» **PROBLEM STATEMENT**: Respond with exact copies of the lines running from the line that contains "Gameplay with a" to the end of the material.

» **DATA EXTRACT**:
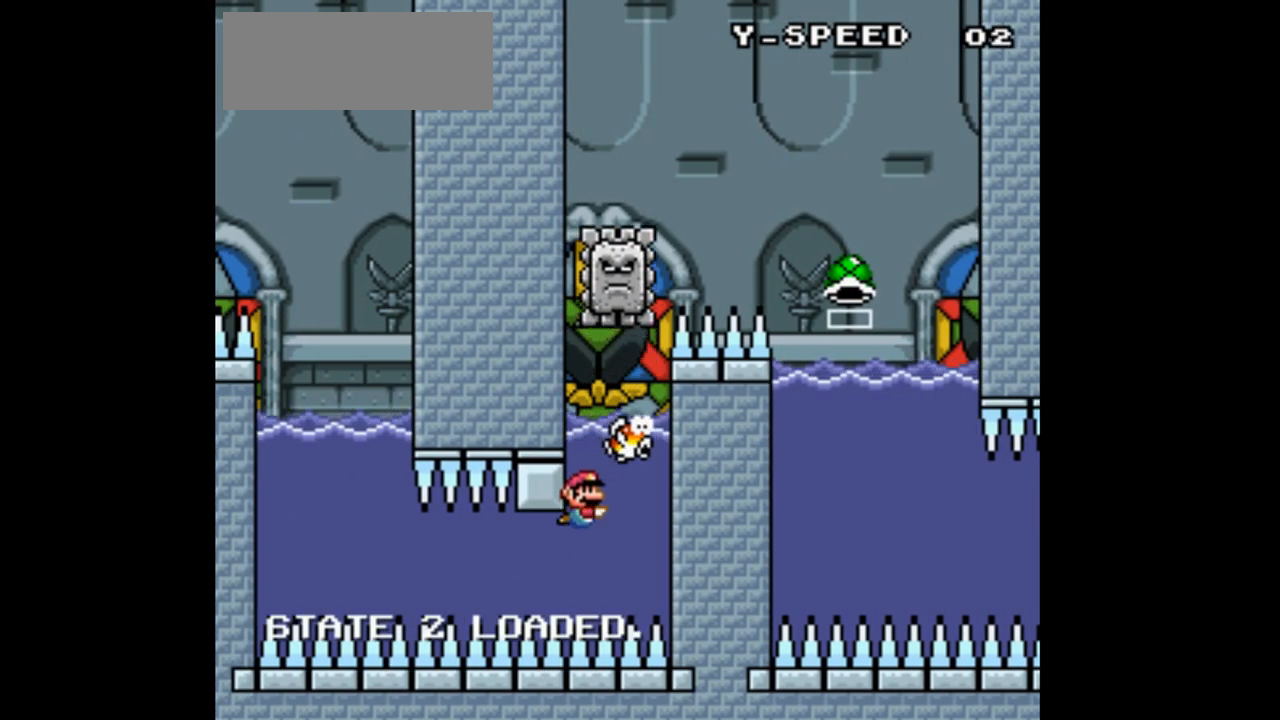
{"buttons": ["B", "Y", "DPAD_UP", "DPAD_RIGHT"], "events": [[100, "DPAD_RIGHT", "down"], [133, "B", "up"], [200, "B", "down"]]}
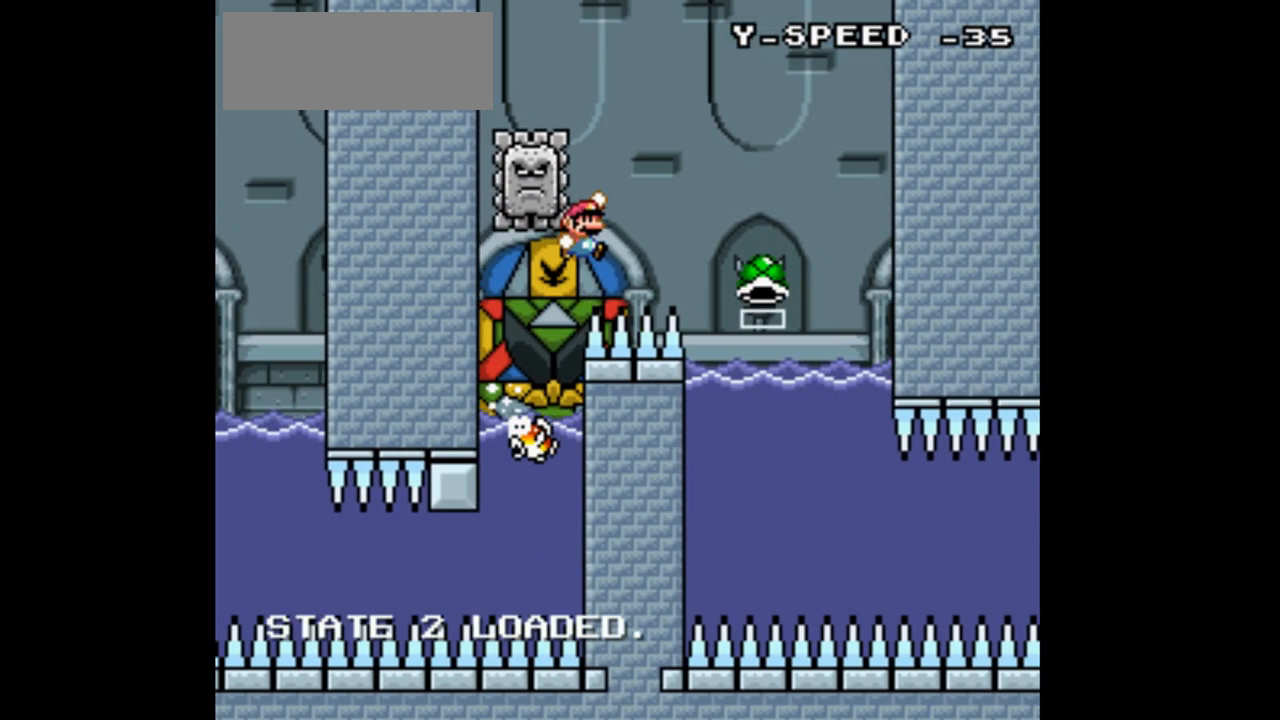
{"buttons": ["Y", "DPAD_LEFT"], "events": [[333, "DPAD_UP", "up"], [367, "B", "up"], [367, "DPAD_LEFT", "down"], [367, "DPAD_RIGHT", "up"]]}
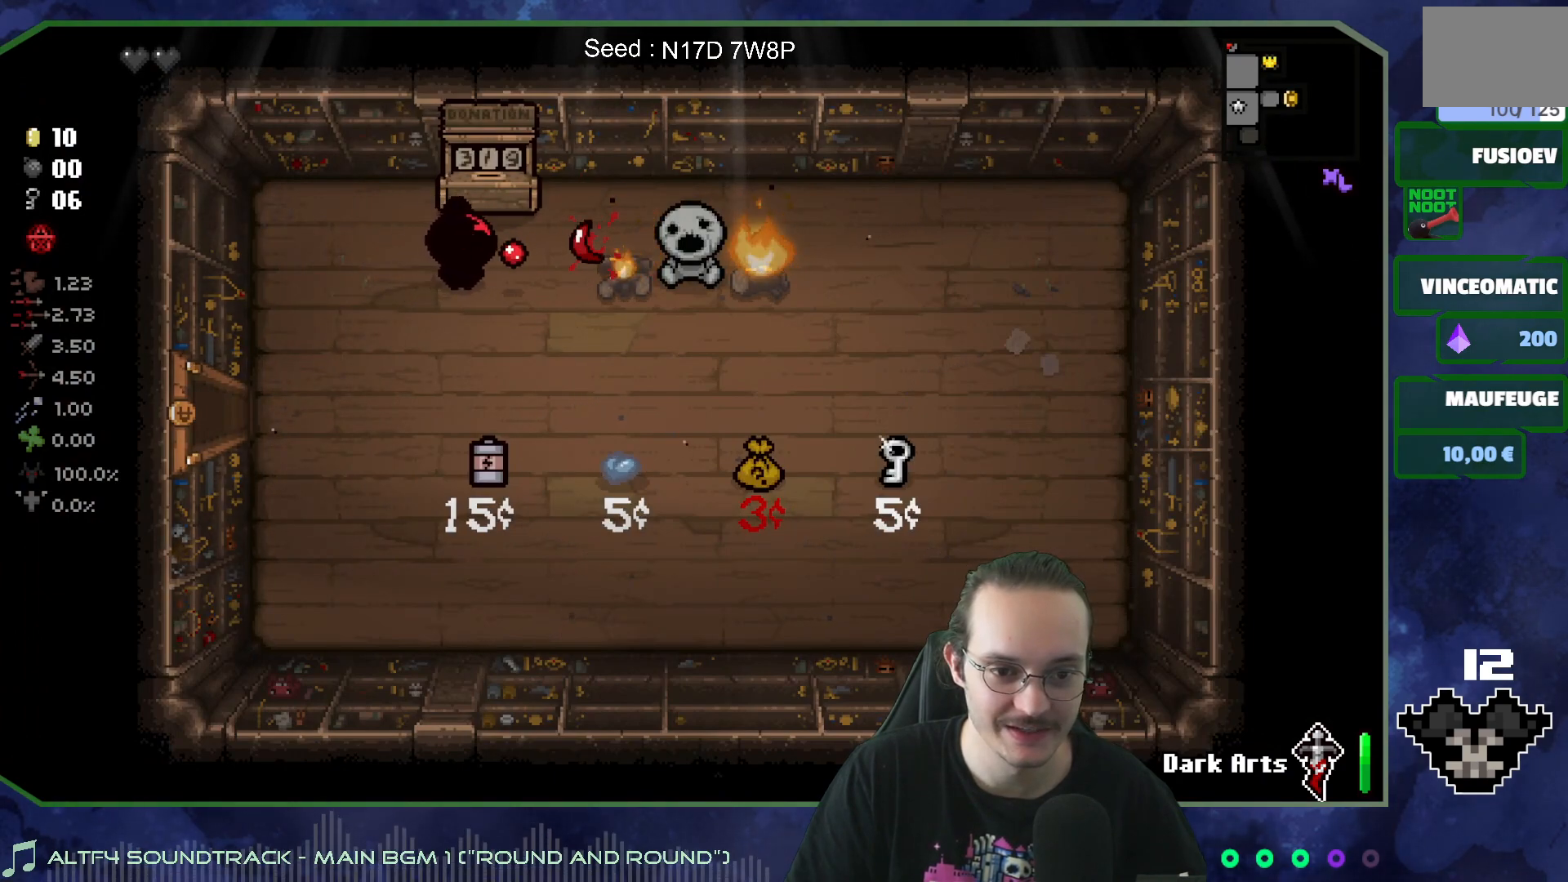
Gameplay with a controller (Xbox layout); each line is a JSON object with the inputs held at the frame after it. "events" lists button and stick changes between this image and that frame as [ms after this image, input, new state], when the widget could be followed in between. Not read: L3 R3.
{"buttons": [], "left_stick": "center", "right_stick": "right", "events": []}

» **RESULT OF THE EXERCISE**:
Gameplay with a controller (Xbox layout); each line is a JSON object with the inputs held at the frame after it. "events" lists button and stick changes between this image and that frame as [ms after this image, input, new state], when the widget could be followed in between. Not read: L3 R3.
{"buttons": [], "left_stick": "center", "right_stick": "right", "events": []}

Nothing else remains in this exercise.